2-AIN-505, 2-AIN-251: Seminár z bioinformatiky (1) a (3)
Zima 2014
Abstrakt

Viraj Deshpande, Eric DK Fung, Son Pham, Vineet Bafna. Cerulean: A hybrid assembly using high throughput short and long reads. In WABI 2013, 2013.

Download preprint: not available

Download from publisher: http://arxiv.org/pdf/1307.7933v1

Related web page: not available

Bibliography entry: BibTeX

Abstract:

Genome assembly using high throughput data with short reads, arguably, 
remains an unresolvable task in repetitive genomes, since when the length 
of a repeat exceeds the read length, it becomes difficult to unambiguously 
connect the flanking regions. The emergence of third generation sequencing 
(Pacific Biosciences) with long reads enables the opportunity to resolve 
complicated repeats that could not be resolved by the short read data. 
However, these long reads have high error rate and it is an uphill task to 
assemble the genome without using additional high quality short reads. 
Recently, Koren et al. 2012 proposed an approach to use high quality short 
reads data to correct these long reads and, thus, make the assembly from 
long reads possible.
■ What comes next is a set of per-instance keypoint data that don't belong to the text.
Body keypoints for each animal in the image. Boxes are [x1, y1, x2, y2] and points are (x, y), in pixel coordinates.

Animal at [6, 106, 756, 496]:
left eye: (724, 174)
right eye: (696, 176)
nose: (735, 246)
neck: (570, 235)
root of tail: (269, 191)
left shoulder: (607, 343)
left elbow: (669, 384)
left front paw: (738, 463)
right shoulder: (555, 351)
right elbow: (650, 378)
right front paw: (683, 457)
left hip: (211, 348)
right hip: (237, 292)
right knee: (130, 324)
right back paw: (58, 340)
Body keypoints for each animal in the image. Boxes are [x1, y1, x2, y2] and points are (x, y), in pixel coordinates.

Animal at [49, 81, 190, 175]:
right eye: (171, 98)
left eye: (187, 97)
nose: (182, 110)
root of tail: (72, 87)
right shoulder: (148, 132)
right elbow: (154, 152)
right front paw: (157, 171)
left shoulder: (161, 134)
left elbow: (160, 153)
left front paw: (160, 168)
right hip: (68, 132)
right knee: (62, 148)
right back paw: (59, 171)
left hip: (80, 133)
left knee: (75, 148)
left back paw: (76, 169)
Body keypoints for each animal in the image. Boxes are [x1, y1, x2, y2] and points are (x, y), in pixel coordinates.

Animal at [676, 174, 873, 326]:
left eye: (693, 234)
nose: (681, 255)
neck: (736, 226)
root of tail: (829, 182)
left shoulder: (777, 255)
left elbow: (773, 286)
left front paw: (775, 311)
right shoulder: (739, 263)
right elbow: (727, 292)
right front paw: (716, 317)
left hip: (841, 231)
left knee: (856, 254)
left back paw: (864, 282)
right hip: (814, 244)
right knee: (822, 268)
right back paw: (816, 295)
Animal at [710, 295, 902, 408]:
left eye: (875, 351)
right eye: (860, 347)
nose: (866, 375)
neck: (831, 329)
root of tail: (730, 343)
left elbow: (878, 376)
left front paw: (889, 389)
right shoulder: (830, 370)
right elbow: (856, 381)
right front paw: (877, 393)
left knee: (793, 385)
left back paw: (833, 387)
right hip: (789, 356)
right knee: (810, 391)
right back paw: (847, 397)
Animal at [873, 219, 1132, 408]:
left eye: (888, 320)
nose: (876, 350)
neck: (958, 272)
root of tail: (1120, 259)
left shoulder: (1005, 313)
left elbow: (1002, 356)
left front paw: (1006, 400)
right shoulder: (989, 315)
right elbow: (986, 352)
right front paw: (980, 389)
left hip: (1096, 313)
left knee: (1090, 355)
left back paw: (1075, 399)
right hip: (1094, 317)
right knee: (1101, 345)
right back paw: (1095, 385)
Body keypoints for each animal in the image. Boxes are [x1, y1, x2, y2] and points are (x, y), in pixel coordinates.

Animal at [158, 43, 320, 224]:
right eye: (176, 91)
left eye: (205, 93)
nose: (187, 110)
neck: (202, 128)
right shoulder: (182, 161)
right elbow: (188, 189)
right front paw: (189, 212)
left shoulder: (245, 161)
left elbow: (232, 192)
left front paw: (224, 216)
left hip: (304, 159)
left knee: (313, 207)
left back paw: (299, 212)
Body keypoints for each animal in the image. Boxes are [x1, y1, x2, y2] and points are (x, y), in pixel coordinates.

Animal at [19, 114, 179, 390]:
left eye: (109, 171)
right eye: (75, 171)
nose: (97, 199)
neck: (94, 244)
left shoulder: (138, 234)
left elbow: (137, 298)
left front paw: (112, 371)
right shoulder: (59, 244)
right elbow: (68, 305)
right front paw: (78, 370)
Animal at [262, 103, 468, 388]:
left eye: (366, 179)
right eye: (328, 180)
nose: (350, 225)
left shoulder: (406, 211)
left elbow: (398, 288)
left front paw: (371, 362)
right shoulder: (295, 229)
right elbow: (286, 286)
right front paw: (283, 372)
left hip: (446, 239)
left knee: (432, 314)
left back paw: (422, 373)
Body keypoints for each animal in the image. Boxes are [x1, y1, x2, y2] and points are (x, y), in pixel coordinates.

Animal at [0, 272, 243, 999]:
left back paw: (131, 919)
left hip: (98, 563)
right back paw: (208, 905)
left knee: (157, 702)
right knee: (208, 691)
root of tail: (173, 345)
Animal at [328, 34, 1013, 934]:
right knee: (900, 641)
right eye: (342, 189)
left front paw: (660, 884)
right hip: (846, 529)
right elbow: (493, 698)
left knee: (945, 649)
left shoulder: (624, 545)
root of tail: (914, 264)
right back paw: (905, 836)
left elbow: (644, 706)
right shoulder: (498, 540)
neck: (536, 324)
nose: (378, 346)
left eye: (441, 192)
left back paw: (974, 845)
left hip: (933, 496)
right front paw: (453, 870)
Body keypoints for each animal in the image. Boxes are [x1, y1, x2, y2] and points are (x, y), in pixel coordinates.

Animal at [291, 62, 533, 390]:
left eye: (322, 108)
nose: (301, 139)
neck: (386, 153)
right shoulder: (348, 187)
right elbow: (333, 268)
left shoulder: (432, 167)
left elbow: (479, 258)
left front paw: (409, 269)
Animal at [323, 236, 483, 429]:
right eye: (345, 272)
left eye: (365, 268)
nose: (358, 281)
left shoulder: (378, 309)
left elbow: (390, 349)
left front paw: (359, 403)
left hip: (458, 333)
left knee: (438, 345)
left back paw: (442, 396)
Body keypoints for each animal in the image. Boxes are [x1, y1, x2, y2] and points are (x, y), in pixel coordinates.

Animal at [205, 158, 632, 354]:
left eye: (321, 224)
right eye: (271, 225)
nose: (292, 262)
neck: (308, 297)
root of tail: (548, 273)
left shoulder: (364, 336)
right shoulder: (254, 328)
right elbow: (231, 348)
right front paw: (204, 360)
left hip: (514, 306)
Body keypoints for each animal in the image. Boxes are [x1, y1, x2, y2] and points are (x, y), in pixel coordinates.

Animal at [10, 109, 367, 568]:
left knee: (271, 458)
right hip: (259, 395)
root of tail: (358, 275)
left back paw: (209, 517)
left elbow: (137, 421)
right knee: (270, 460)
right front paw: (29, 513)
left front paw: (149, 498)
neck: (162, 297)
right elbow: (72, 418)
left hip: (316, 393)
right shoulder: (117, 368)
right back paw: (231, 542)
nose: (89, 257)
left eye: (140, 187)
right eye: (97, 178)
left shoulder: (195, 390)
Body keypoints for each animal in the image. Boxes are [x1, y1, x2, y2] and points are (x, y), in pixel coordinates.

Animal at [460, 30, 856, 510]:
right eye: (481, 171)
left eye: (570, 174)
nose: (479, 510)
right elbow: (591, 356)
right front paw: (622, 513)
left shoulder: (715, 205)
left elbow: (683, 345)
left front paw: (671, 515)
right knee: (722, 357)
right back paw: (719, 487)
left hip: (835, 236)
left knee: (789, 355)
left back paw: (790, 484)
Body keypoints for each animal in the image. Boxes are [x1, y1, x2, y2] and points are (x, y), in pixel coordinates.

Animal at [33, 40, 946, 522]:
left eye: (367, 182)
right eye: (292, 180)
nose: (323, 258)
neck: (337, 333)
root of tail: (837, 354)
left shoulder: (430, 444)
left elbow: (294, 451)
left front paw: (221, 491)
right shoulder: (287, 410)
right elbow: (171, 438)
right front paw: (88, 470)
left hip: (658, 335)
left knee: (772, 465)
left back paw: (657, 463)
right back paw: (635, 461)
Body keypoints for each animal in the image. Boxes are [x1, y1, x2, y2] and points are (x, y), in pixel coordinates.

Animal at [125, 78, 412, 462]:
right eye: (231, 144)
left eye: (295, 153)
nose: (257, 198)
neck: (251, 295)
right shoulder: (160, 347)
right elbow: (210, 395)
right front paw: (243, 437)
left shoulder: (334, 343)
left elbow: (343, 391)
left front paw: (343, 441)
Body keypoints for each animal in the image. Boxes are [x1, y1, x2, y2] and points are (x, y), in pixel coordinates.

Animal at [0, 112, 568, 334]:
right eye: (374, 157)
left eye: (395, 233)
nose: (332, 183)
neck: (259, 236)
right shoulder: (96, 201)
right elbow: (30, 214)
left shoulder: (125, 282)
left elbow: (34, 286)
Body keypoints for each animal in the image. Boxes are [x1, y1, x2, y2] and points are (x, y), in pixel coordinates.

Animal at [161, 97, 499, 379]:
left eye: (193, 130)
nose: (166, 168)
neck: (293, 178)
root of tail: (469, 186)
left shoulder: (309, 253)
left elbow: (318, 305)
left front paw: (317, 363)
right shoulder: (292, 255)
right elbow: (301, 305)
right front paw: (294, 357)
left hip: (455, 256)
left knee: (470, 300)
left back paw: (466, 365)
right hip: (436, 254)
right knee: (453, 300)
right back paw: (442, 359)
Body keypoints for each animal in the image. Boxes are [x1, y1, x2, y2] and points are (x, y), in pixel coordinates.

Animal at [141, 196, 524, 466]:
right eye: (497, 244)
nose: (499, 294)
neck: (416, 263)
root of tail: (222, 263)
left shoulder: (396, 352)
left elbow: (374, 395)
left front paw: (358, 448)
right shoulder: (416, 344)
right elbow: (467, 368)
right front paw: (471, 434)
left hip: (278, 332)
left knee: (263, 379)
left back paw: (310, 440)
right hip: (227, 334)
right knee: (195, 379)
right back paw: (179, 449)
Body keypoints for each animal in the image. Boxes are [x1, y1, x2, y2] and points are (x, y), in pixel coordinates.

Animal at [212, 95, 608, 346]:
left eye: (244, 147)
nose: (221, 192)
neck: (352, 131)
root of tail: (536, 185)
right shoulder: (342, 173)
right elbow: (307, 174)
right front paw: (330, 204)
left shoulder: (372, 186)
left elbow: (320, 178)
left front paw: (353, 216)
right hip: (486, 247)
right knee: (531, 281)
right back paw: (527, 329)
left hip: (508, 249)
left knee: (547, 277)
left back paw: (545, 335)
However, due to the large size of both dataset (short 
and long reads), error-correction of these long reads requires excessively 
high computational resources, even on small bacterial genomes. In this 
work, instead of error correction of long reads, we first assemble the 
short reads and later map these long reads on the assembly graph to 
resolve repeats.

Contribution: We present a hybrid assembly approach that is both 
computationally effective and produces high quality assemblies. Our 
algorithm first operates with a simplified version of the assembly graph 
consisting only of long contigs and gradually improves the assembly by 
adding smaller contigs in each iteration. In contrast to the state-
of-the-art long reads error correction technique, which requires high 
computational resources and long running time on a supercomputer even for 
bacterial genome datasets, our software can produce comparable assembly 
using only a standard desktop in a short running time.